While they were saying this, Laska, her ears pricked up, kept glancing at the sky and then reproachfully at them.

‘Found a fine time to talk!’ she thought. ‘And there’s one coming ... There it is, all right. They’ll miss it ...’ thought Laska.

But just then both men heard the piercing whistle, which seemed to lash at their ears, and they suddenly seized their guns and lightning flashed twice and two claps rang out simultaneously. The high-flying woodcock instantly folded its wings and fell into the thicket, bending the slender shoots.

‘That’s excellent! We shared one!’ Levin cried out and ran into the thicket with Laska to look for the woodcock. ‘Ah, yes, what was that unpleasant thing?’ he recollected. ‘Yes, Kitty’s sick ... Nothing to be done, very sorry,’ he thought.

‘Ah, she’s found it! Good girl,’ he said, taking the warm bird out of Laska’s mouth and putting it into the nearly full game bag. ‘I’ve found it, Stiva!’ he cried.

XVI

On the way home, Levin asked for all the details of Kitty’s illness and the Shcherbatskys’ plans, and though he would have been ashamed to admit it, what he learned was pleasing to him. Pleasing because there was still hope, and all the more pleasing because she, who had made him suffer so much, was suffering herself. But when Stepan Arkadyich began to speak of the causes of Kitty’s illness and mentioned Vronsky’s name, Levin interrupted him:

‘I have no right to know family details and, to tell the truth, I’m also not interested.’

Stepan Arkadyich smiled barely perceptibly, catching one of those instantaneous changes so familiar to him in Levin’s face, which became as gloomy as it had been cheerful a moment before.

‘You’ve already quite settled with Ryabinin about the wood?’ asked Levin.

‘Yes, I have. An excellent price, thirty-eight thousand. Eight down and the rest over six years.
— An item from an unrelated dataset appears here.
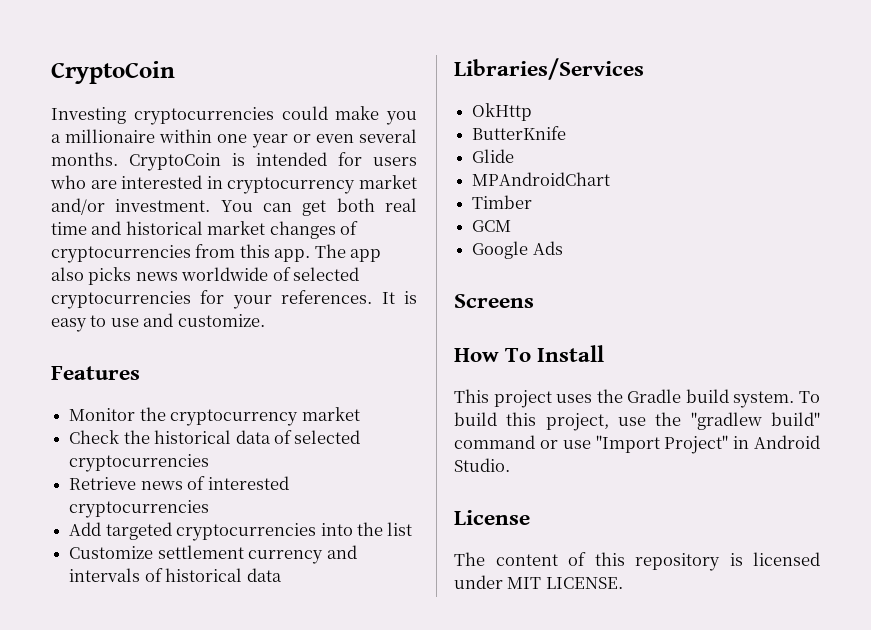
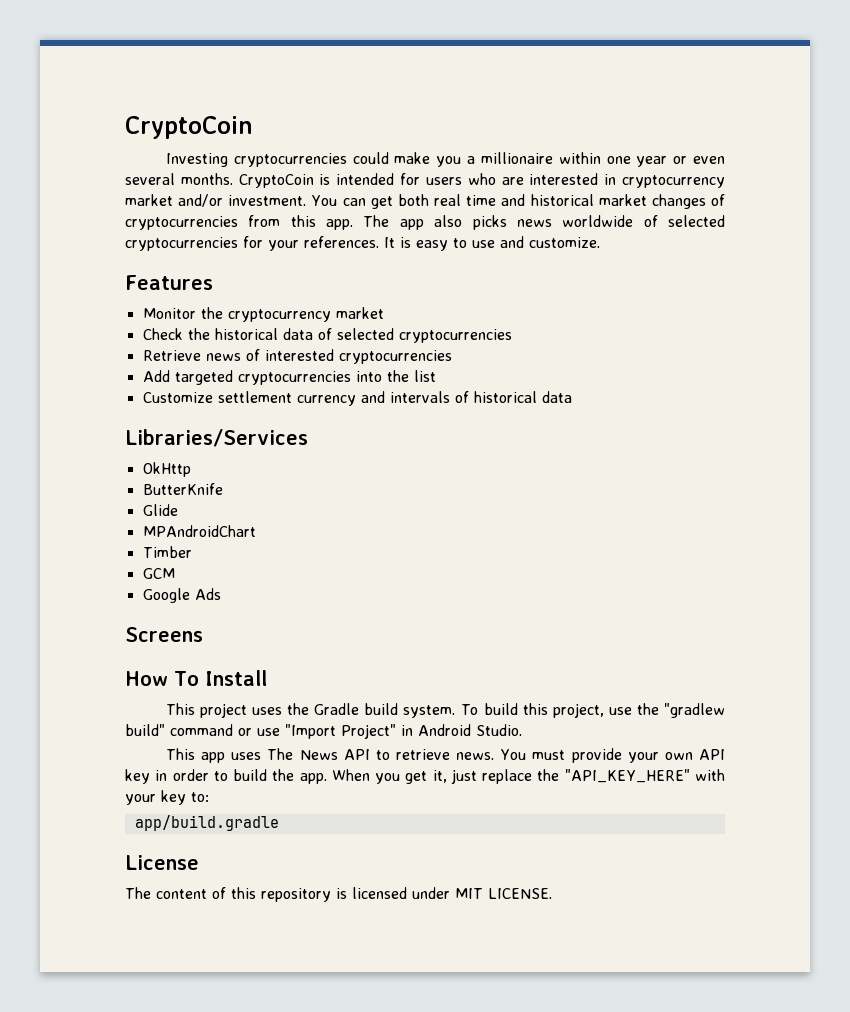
(510, 465) none -> [165,748,725,763] [125,769,725,784] [125,790,209,805] [134,815,279,831] // This app uses The News API to retrieve news. You must provide your own API key in order to build the app. When you get it, just replace the "API_KEY_HERE" with your key to: // app/build.gradle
I was busy with it for a long time. No one offered more.’

‘That means you gave your wood away,’ Levin said gloomily.

‘Why is that?’ Stepan Arkadyich asked with a good-natured smile, knowing that Levin would now find everything bad.

‘Because that wood is worth at least two hundred roubles an acre,’ Levin replied.

‘Ah, these country squires!’ Stepan Arkadyich said jokingly. ‘This tone of scorn for us city people! ... Yet when it comes to business, we always do better. Believe me, I worked it all out,’ he said, ‘and the wood has been sold very profitably - I’m even afraid he’ll go back on it. You see, it’s mostly second growth,’ said Stepan Arkadyich, wishing with the words ‘second growth’ to convince Levin completely of the unfairness of his doubts, ‘fit only for stove wood. It won’t stand you more than ten cord per acre, and he’s giving me seventy-five roubles.’